What the task asks: Copy out, without any change, the stretch of rows from the line containing "Document page, 2001x1125 pixels." through the line containing "text_box Purpose [285, 165, 936, 271]", both included.

Boxed element entries
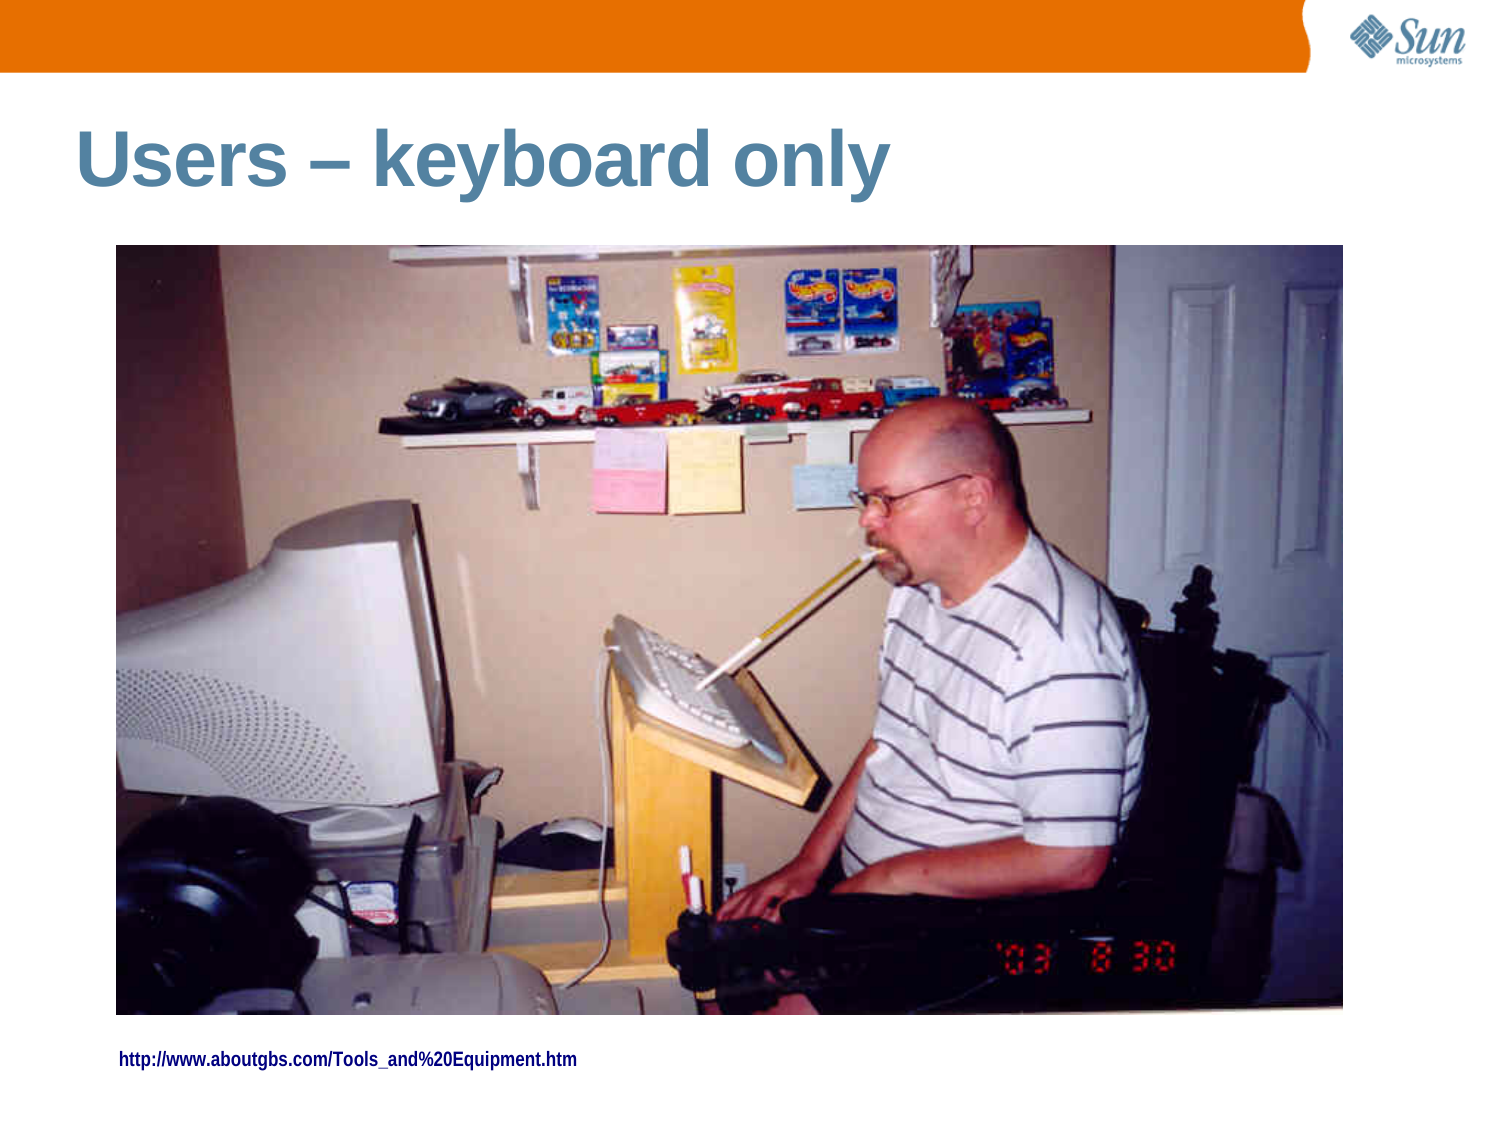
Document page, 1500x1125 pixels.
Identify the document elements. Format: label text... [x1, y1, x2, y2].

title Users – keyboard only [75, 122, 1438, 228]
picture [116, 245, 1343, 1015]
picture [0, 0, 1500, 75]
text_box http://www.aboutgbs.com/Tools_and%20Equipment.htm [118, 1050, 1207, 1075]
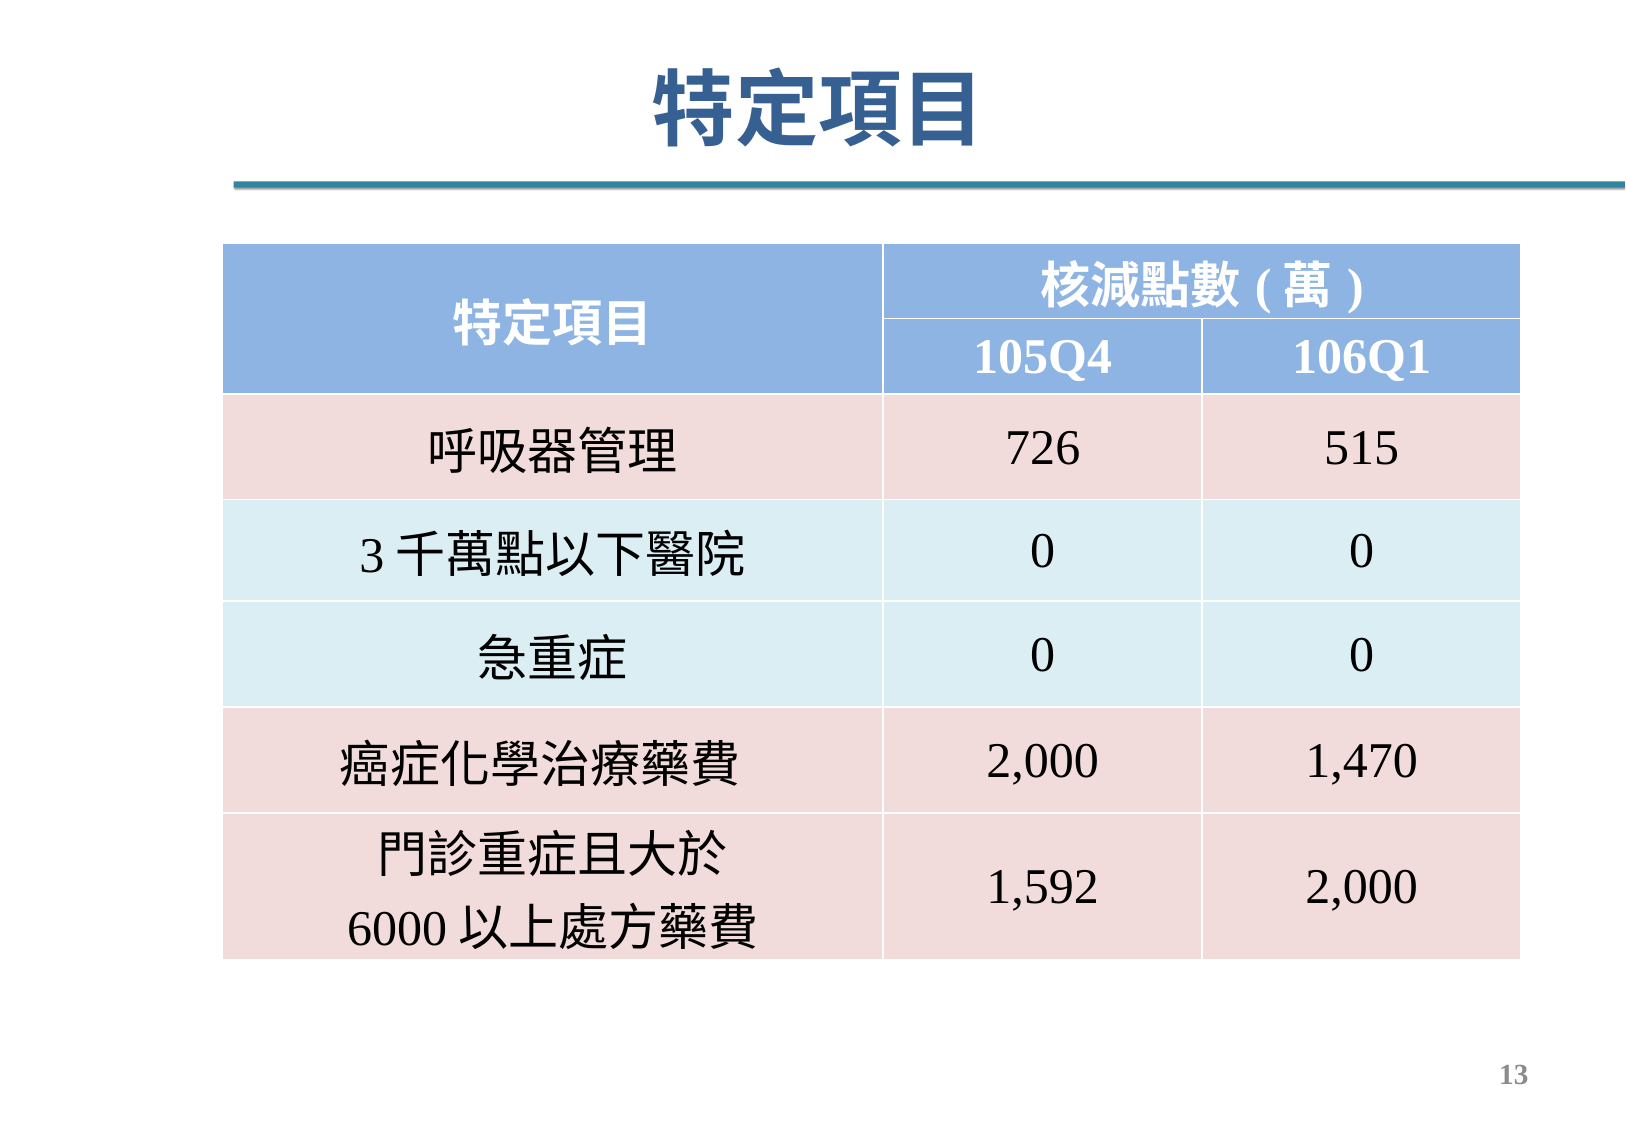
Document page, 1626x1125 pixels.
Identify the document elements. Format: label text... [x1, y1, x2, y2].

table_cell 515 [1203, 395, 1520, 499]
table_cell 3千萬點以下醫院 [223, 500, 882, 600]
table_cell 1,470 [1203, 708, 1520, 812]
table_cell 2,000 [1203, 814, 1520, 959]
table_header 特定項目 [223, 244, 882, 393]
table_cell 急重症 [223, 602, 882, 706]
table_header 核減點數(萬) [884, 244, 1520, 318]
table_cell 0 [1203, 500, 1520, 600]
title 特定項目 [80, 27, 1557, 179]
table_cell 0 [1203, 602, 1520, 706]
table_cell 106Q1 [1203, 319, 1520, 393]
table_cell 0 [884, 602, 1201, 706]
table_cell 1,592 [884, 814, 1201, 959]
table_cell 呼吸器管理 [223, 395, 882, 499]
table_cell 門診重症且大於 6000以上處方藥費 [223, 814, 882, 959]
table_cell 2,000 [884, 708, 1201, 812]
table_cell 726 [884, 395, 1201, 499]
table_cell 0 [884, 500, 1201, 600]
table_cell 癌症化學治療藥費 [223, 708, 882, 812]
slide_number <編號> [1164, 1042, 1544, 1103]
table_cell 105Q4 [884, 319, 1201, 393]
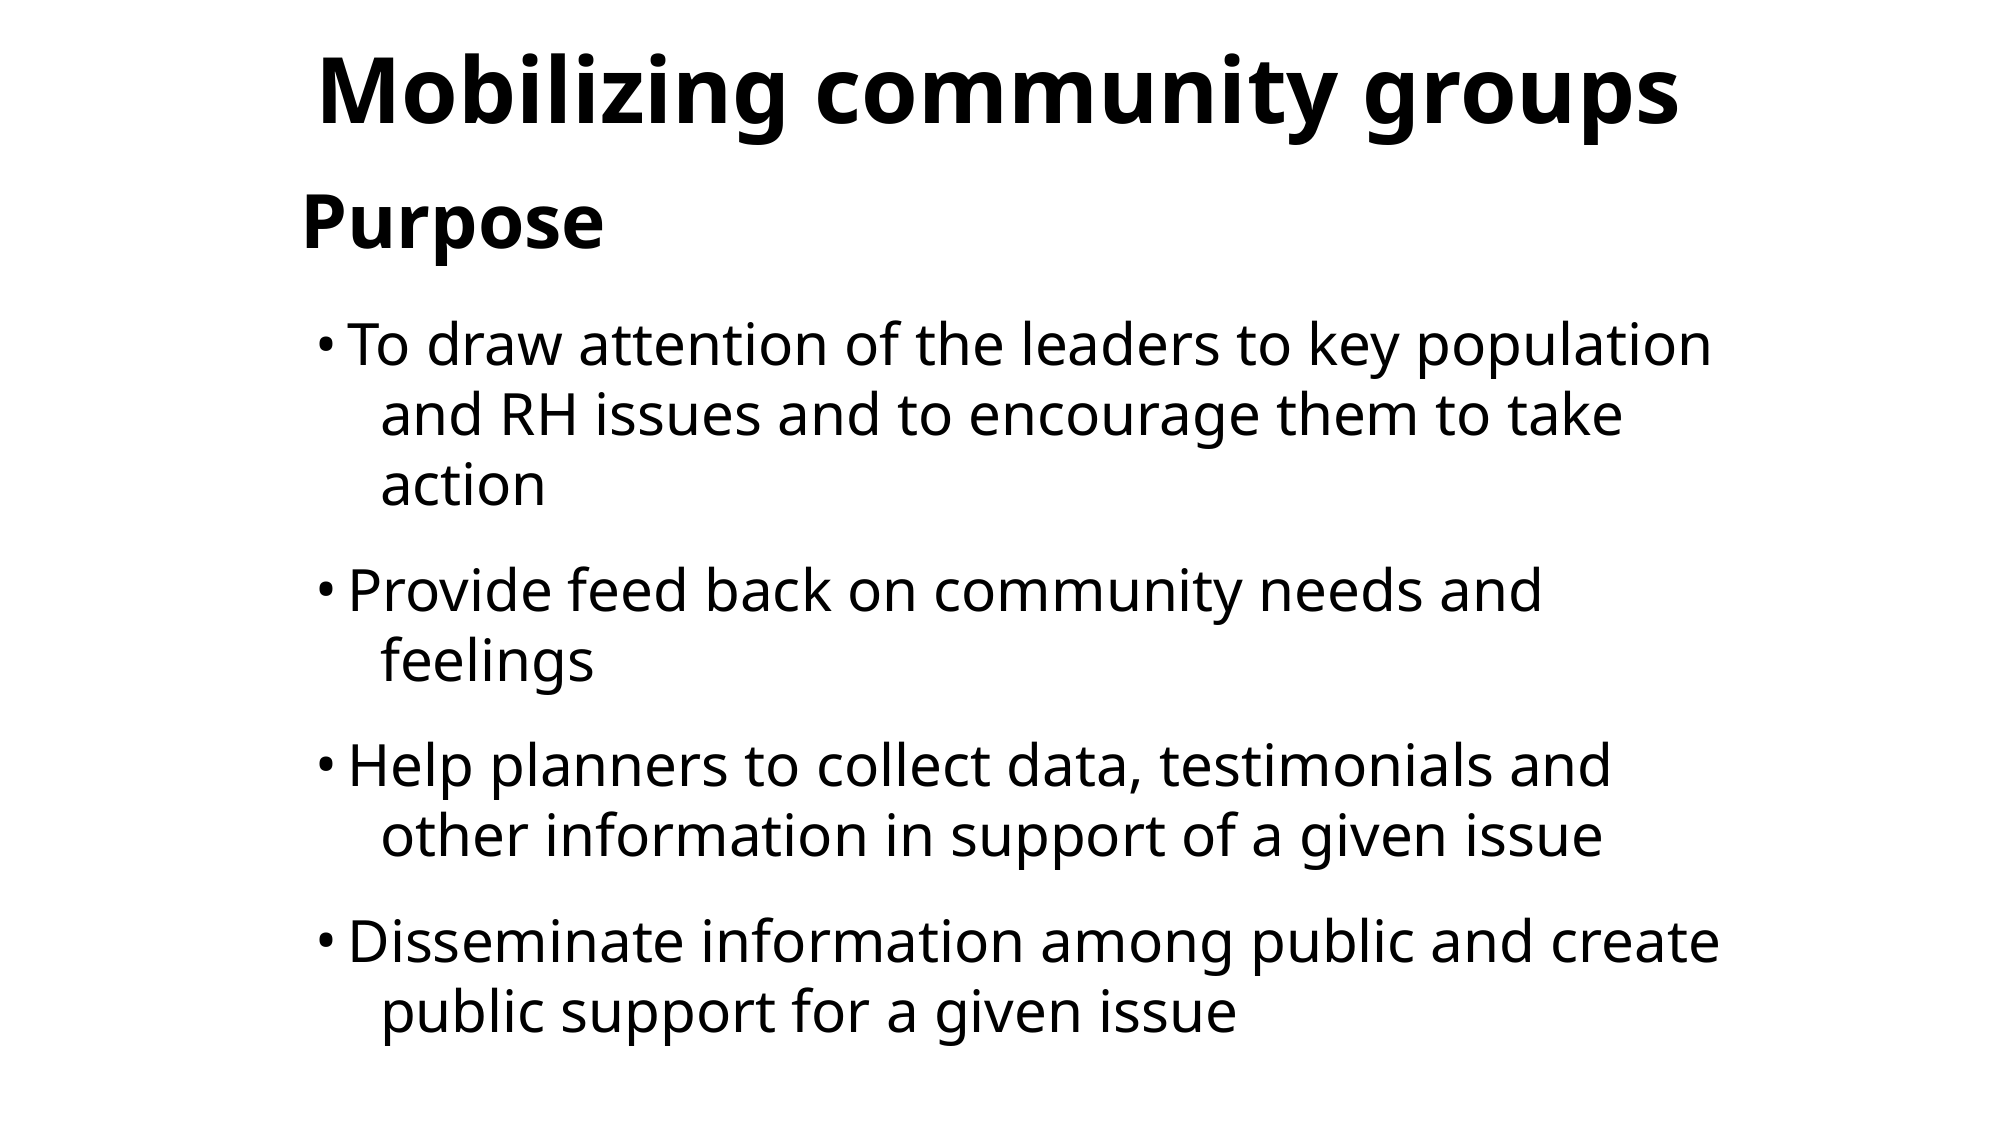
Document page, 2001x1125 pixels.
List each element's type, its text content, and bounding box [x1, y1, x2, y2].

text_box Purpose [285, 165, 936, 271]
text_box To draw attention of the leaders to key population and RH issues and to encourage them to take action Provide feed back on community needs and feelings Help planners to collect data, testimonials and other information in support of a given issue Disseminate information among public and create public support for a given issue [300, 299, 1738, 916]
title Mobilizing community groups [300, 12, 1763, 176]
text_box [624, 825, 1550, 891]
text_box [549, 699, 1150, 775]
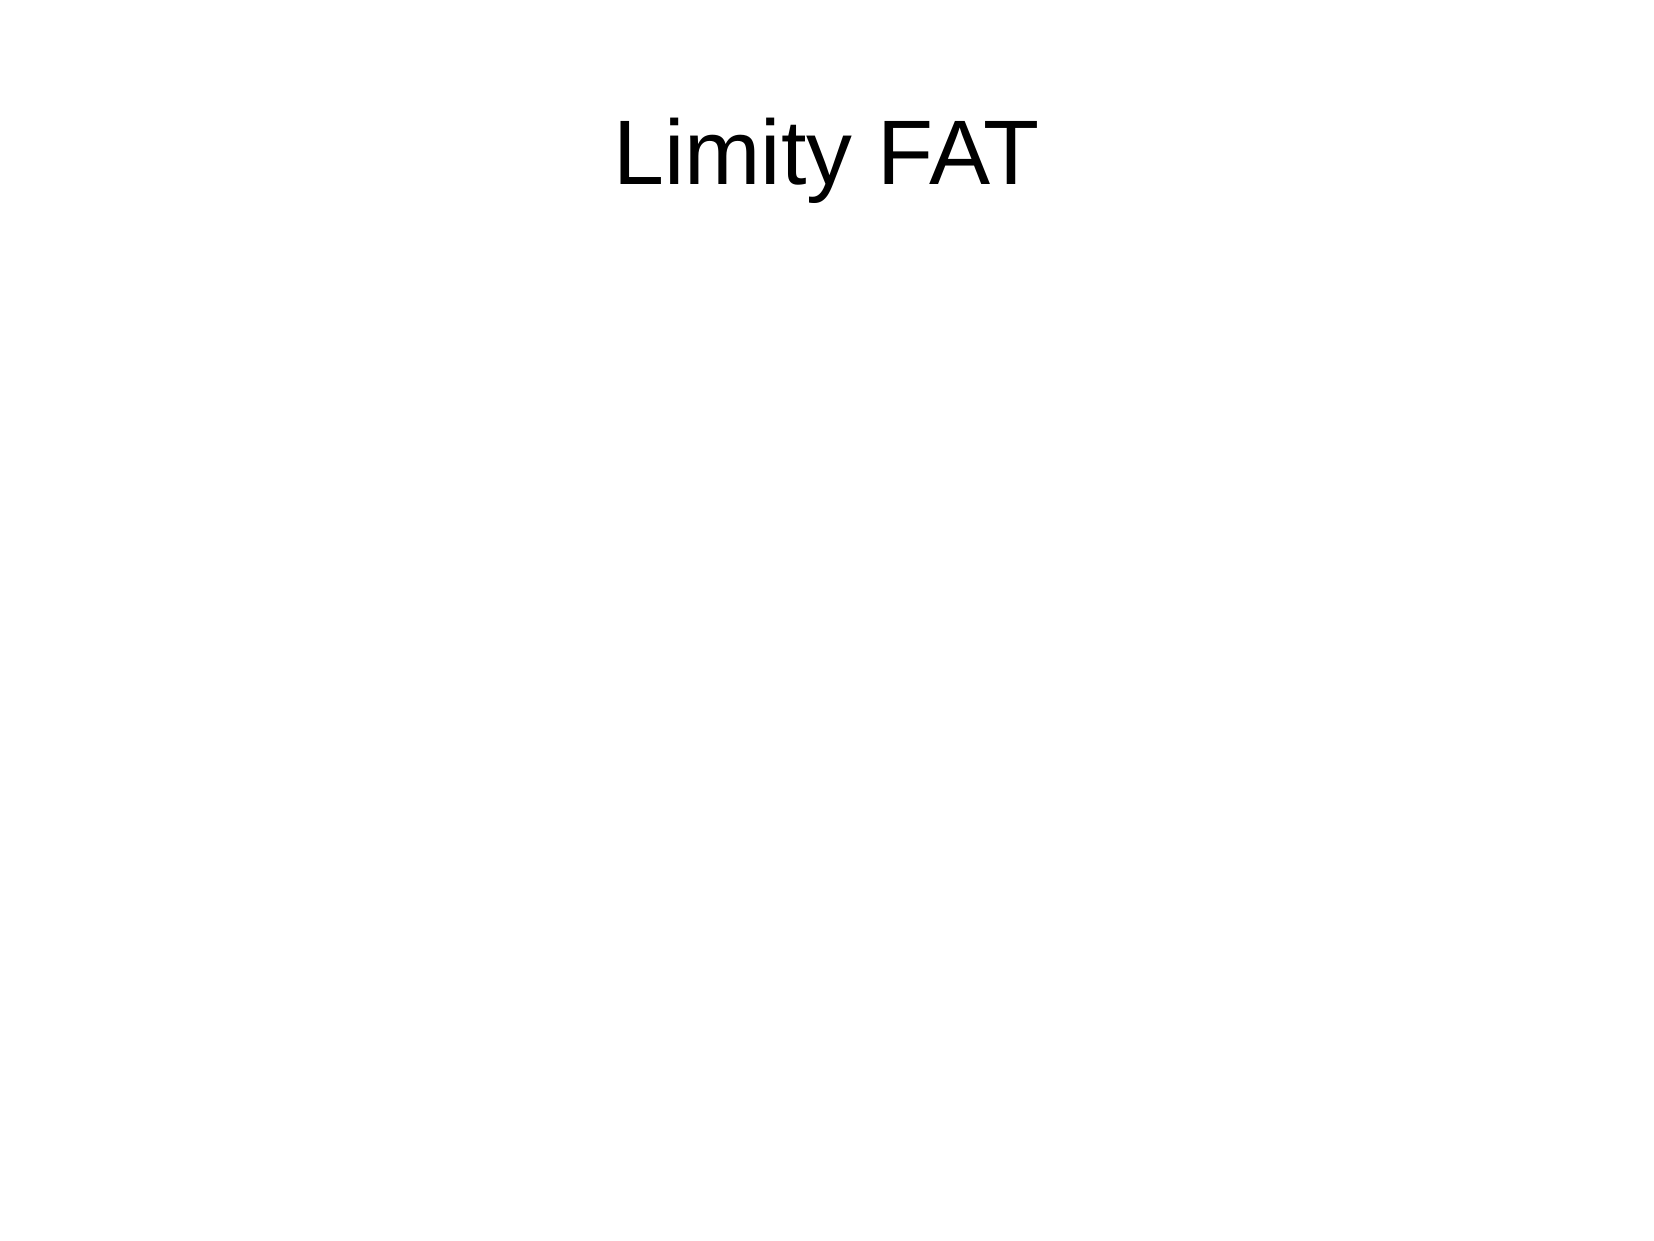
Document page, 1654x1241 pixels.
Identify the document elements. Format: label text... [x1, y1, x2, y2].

Reply to the exercise:
Document page, 2001x1125 pixels.
List each element's type, its text content, and bounding box [x1, y1, x2, y2].

text_box Purpose [285, 165, 936, 271]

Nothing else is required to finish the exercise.